Au gré de la tourmente (Karl May)

Au gré de la tourmente.jpgPris dans une terrible tempête du Pacifique, le « Poséidon », trois-mâts américain commandé par le capitaine Roberts, est venu s’écraser sur la barrière de corail de l’île Pomatau. L’équipage a pu sauver la cargaison, mais n’a guère de moyen de reprendre la mer. Un peu plus tard, les naufragés voient une quinzaine de pirogues se diriger vers leur île. La première arrivée est celle de Patomba, un prince polynésien qui s’avère être pourchassé par les autres. Les marins se mettent à son côté et repoussent les assaillants.
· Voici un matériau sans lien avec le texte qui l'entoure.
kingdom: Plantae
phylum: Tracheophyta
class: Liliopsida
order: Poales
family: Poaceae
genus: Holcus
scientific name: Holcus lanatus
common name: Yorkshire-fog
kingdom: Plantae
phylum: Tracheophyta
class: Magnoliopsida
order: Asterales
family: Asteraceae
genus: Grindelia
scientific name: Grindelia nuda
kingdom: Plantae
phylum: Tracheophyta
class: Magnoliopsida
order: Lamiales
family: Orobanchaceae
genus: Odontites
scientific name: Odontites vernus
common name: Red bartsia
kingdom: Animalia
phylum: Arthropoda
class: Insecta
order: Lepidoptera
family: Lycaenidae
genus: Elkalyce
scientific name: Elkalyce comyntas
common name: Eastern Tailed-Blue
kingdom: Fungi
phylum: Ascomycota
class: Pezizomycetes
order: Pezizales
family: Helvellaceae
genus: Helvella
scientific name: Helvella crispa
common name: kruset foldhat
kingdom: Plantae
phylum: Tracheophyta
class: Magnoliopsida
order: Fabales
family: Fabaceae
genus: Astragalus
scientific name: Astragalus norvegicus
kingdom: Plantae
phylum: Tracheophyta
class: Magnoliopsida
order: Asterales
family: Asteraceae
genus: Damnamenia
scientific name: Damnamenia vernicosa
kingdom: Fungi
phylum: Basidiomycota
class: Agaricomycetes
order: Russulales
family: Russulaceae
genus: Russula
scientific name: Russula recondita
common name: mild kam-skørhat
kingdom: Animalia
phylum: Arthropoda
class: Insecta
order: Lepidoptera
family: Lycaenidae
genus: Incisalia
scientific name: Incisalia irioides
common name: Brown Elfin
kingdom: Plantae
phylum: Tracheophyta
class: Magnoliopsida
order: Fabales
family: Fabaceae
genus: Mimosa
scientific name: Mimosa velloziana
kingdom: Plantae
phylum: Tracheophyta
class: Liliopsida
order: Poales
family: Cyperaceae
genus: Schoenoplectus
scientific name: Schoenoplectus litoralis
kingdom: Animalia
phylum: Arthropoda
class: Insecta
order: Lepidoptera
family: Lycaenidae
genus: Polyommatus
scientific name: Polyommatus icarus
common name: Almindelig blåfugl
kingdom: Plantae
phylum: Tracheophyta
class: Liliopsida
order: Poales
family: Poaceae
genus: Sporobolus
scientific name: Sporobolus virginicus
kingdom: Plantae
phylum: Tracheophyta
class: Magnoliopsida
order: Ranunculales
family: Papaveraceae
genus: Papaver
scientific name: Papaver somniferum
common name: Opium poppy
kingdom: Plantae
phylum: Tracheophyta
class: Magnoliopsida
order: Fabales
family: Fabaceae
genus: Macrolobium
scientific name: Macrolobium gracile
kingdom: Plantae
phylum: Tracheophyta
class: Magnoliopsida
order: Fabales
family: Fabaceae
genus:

Le narrateur, Charley repart avec Patomba pour chercher du secours à Papeete. Sur place, il est pris en charge par le capitaine Turnestick, ami de longue date de Charley. Le beau-père de Patomba veut lui reprendre sa fille pour la remarier avec un Polynésien animiste. Avec l’aide de Charley et de Turnestick, Patomba arrive à récupérer son épouse après s'être débarrassé du père, du rival et de quelques acolytes…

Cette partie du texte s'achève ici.